To say George Lucas meant to make these connections to Christianity is doubtful. That does not really matter here. The most important thing to realize is the simplest. All I am really doing is asking, "Have we not seen those things we love in Star Wars before in the stories of Christianity, and can we not celebrate that?" The application is that I can begin to imagine what the Christian life looks like by seeing Luke go through the training, the trials, the failures and the successes. I can start to visualize the Holy Spirit moving in me, and it is very much a "reaching out with my feelings" (as the movies describe a connection with the Force), balanced by intense intellectual training.

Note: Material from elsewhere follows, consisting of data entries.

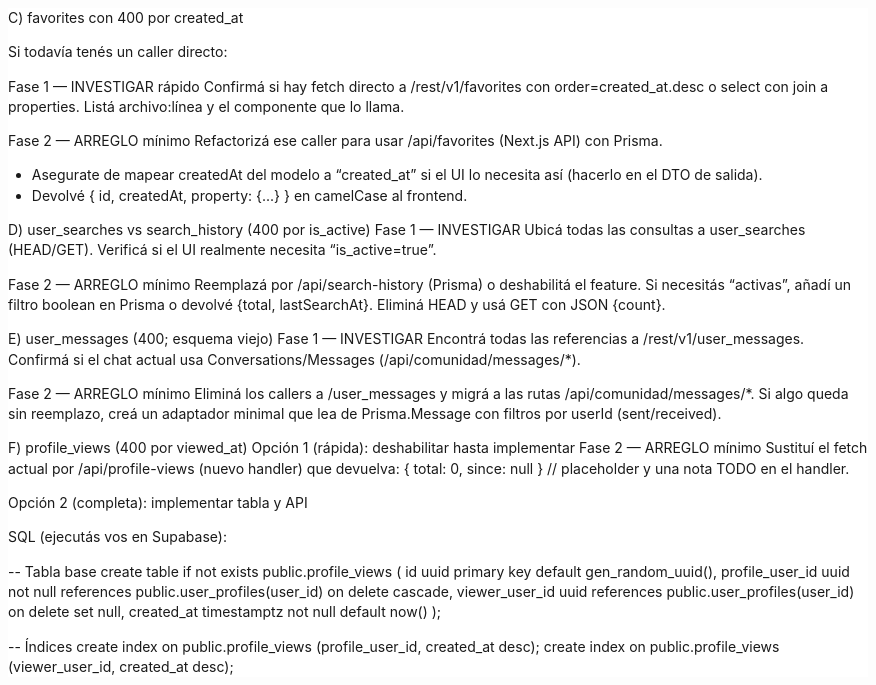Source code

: C) favorites con 400 por created_at

Si todavía tenés un caller directo:

Fase 1 — INVESTIGAR rápido
Confirmá si hay fetch directo a /rest/v1/favorites con order=created_at.desc o select con join a properties.
Listá archivo:línea y el componente que lo llama.

Fase 2 — ARREGLO mínimo
Refactorizá ese caller para usar /api/favorites (Next.js API) con Prisma.
- Asegurate de mapear createdAt del modelo a “created_at” si el UI lo necesita así (hacerlo en el DTO de salida).
- Devolvé { id, createdAt, property: {...} } en camelCase al frontend.

D) user_searches vs search_history (400 por is_active)
Fase 1 — INVESTIGAR
Ubicá todas las consultas a user_searches (HEAD/GET).
Verificá si el UI realmente necesita “is_active=true”.

Fase 2 — ARREGLO mínimo
Reemplazá por /api/search-history (Prisma) o deshabilitá el feature.
Si necesitás “activas”, añadí un filtro boolean en Prisma o devolvé {total, lastSearchAt}.
Eliminá HEAD y usá GET con JSON {count}.

E) user_messages (400; esquema viejo)
Fase 1 — INVESTIGAR
Encontrá todas las referencias a /rest/v1/user_messages.
Confirmá si el chat actual usa Conversations/Messages (/api/comunidad/messages/*).

Fase 2 — ARREGLO mínimo
Eliminá los callers a /user_messages y migrá a las rutas /api/comunidad/messages/*.
Si algo queda sin reemplazo, creá un adaptador minimal que lea de Prisma.Message con filtros por userId (sent/received).

F) profile_views (400 por viewed_at)
Opción 1 (rápida): deshabilitar hasta implementar
Fase 2 — ARREGLO mínimo
Sustituí el fetch actual por /api/profile-views (nuevo handler) que devuelva:
{ total: 0, since: null } // placeholder
y una nota TODO en el handler.

Opción 2 (completa): implementar tabla y API

SQL (ejecutás vos en Supabase):

-- Tabla base
create table if not exists public.profile_views (
  id uuid primary key default gen_random_uuid(),
  profile_user_id uuid not null references public.user_profiles(user_id) on delete cascade,
  viewer_user_id uuid references public.user_profiles(user_id) on delete set null,
  created_at timestamptz not null default now()
);

-- Índices
create index on public.profile_views (profile_user_id, created_at desc);
create index on public.profile_views (viewer_user_id, created_at desc);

Think about worship. After a good sermon, our training of the mind and heart, we want to express ourselves through reaching out in worship, joining our voices with angels and archangels who are forever singing, "Holy, Holy, Holy is the Lord God Almighty!" Then, out in the world, I am encouraged by this imagination to feel secure enough in Him that harsh, hateful and ignorant words and actions do not cause me to stop showing love to the person they are coming from. The values promoted in movies and religions that I disagree with do not stop me from gleaning the good from the story, the religious practice, or the myth. In fact, even analyzing Star Wars in this manner causes me to get closer to an interesting Christian presupposition: If all truth is God's truth, then can I applaud what is true, honorable, just, pure, lovely, gracious, excellent, worthy of praise, and can I dwell on these things (Philippians 4:8)? The answer is yes, yes and yes (even though I do really dislike Jar Jar Binks).